§ **Texto fornecido**
━━━

Parágrafo único. O financiamento federal da assistência oncológica no SUS deverá priorizar recursos adicionais para amenizar as disparidades regionais de acesso, permitida a complementação por Estados, pelo Distrito Federal e por Municípios para a remuneração de procedimentos ou de eventos com oferta ainda insuficiente.

━━━

§ **Entradas do conjunto de dados**
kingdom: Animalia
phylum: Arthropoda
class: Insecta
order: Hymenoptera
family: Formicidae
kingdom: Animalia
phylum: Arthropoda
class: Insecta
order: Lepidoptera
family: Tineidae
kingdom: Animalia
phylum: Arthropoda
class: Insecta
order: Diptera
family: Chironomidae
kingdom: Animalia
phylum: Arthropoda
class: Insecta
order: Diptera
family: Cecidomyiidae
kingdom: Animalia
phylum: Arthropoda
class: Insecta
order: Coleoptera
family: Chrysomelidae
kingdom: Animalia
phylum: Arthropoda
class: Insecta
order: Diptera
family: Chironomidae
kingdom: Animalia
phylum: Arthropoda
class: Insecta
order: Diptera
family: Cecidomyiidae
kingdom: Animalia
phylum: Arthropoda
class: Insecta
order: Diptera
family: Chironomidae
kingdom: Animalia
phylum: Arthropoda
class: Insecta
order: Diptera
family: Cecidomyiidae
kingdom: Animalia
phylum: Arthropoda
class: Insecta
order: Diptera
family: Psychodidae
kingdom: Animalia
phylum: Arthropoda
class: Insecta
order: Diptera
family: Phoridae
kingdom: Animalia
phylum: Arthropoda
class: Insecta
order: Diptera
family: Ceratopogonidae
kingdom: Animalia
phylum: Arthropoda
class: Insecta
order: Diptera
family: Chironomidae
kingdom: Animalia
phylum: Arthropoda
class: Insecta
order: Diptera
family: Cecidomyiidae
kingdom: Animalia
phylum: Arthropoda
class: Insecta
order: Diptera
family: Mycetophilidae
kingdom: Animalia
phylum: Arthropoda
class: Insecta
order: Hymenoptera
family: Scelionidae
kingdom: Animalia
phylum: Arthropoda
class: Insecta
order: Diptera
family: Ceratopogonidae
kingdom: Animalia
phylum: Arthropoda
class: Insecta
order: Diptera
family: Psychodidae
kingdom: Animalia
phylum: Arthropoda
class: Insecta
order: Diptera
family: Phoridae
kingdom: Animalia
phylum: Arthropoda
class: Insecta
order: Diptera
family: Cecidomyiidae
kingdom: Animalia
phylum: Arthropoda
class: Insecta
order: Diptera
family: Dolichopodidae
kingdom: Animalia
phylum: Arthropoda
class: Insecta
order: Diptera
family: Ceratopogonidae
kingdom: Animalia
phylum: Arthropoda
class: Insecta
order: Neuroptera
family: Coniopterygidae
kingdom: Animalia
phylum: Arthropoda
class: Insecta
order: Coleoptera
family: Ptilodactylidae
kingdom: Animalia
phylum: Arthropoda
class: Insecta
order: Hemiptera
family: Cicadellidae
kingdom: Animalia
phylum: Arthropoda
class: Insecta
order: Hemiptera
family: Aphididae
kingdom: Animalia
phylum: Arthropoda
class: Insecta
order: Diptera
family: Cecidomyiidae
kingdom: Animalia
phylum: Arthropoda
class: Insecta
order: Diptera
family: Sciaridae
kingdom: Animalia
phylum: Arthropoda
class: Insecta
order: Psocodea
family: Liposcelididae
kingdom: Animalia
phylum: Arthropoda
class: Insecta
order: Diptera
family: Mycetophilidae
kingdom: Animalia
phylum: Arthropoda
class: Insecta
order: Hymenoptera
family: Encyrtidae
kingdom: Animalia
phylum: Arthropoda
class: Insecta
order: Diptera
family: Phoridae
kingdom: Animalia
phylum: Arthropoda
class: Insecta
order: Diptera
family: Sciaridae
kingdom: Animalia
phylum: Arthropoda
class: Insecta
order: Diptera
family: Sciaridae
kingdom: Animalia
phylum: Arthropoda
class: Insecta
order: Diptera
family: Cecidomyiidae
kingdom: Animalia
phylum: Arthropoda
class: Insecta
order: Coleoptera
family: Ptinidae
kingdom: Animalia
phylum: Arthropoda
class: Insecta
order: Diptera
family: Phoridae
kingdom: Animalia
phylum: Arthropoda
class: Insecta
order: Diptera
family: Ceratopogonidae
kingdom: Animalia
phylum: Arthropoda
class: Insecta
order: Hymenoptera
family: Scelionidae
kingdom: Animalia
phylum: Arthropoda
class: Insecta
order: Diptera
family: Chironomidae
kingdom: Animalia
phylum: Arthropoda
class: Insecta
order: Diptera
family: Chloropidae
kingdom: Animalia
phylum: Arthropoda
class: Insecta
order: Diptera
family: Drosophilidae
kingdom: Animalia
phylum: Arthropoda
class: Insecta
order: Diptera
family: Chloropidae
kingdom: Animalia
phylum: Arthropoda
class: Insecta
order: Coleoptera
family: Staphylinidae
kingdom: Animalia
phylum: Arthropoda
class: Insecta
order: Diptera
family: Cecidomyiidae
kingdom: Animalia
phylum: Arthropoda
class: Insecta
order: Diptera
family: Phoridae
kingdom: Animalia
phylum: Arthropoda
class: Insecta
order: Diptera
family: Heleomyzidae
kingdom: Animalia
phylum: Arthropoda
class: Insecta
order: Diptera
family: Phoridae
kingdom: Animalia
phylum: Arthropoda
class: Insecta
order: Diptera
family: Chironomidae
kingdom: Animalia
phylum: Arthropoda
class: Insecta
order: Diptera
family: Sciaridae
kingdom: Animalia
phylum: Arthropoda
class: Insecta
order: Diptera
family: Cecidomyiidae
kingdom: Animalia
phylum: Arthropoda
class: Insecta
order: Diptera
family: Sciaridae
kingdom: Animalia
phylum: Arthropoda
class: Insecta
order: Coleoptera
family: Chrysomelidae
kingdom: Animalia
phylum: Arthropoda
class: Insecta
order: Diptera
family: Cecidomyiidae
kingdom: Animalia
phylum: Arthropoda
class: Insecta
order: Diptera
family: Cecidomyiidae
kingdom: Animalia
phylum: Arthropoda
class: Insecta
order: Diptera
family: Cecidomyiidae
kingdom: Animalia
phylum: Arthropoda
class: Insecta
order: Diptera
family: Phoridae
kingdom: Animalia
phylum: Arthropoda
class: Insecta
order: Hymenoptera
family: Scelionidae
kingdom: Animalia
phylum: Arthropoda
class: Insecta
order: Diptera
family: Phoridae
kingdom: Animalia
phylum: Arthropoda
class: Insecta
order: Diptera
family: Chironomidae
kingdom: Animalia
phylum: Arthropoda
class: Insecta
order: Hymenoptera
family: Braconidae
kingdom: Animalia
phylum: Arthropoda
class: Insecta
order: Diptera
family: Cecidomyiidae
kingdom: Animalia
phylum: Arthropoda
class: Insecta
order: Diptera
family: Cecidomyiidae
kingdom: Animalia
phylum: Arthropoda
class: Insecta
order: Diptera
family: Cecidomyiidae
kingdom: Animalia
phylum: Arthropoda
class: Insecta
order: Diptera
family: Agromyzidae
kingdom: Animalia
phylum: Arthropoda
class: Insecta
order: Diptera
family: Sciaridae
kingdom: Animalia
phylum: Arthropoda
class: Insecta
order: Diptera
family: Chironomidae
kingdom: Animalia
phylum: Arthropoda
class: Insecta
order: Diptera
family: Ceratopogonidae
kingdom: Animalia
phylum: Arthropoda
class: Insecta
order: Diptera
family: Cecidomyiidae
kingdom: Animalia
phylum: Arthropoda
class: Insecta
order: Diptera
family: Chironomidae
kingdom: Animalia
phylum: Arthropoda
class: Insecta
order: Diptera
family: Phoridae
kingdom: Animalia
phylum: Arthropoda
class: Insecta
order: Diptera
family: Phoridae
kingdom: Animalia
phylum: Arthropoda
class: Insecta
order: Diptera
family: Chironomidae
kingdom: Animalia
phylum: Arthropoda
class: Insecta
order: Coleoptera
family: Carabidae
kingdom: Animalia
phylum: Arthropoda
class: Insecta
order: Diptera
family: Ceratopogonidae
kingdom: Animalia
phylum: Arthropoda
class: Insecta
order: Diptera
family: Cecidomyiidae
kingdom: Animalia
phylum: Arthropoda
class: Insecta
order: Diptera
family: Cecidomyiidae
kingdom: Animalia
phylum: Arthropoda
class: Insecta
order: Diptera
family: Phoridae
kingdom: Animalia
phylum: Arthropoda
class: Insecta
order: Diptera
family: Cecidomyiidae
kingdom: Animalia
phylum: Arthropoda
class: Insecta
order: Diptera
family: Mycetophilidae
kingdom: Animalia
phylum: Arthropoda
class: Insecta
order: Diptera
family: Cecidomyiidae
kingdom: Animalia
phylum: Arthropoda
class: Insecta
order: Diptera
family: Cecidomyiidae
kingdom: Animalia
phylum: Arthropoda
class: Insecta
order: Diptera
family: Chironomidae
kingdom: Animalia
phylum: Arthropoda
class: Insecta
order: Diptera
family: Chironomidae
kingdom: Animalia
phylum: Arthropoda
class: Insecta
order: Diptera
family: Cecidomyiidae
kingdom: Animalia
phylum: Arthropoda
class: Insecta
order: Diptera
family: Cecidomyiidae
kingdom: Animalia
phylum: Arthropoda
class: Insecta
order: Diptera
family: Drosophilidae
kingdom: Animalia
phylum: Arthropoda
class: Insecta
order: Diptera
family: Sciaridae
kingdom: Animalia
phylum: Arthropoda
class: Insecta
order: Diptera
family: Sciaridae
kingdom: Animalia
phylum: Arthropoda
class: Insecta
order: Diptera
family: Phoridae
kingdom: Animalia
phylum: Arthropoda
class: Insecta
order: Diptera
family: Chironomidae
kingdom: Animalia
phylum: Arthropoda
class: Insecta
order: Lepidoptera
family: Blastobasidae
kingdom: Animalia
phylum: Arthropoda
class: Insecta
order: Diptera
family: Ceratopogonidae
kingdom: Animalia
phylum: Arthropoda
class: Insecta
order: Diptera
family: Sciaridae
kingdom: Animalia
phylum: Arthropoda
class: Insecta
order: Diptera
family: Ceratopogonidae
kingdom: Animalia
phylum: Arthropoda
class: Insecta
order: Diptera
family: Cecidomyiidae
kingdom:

━━━

§ **Problemas a resolver**
a) Indique se cada afirmação abaixo está de acordo com o texto sobre o financiamento da assistência oncológica no SUS. Responda sim ou não e cite literalmente as palavras do texto que decidem cada caso: (i) o financiamento federal deverá priorizar recursos adicionais para reduzir desigualdades regionais de acesso; (ii) é vedado aos Municípios complementar esse financiamento; (iii) a complementação se destina à remuneração de procedimentos ou eventos cuja oferta ainda é insuficiente.
b) Reescreva em forma de lista o parágrafo que começa com "Parágrafo único. O financiamento federal", do texto sobre o financiamento da assistência oncológica no SUS, mantendo seus fatos principais.
c) Transcreva literalmente o trecho do texto sobre o financiamento da assistência oncológica no SUS, começando em "Parágrafo único. O" e terminando em "oferta ainda insuficiente.".

§ **Respostas pela ordem**
a)
(i) Sim: "deverá priorizar recursos adicionais para amenizar as disparidades regionais de acesso".
(ii) Não: "permitida a complementação por Estados, pelo Distrito Federal e por Municípios".
(iii) Sim: "para a remuneração de procedimentos ou de eventos com oferta ainda insuficiente".

b)
- O financiamento federal da assistência oncológica no SUS deve priorizar recursos adicionais para reduzir as disparidades regionais de acesso.
- Estados, Distrito Federal e Municípios podem complementar esse financiamento.
- A complementação serve para remunerar procedimentos ou eventos cuja oferta ainda é insuficiente.

c)
Parágrafo único. O financiamento federal da assistência oncológica no SUS deverá priorizar recursos adicionais para amenizar as disparidades regionais de acesso, permitida a complementação por Estados, pelo Distrito Federal e por Municípios para a remuneração de procedimentos ou de eventos com oferta ainda insuficiente.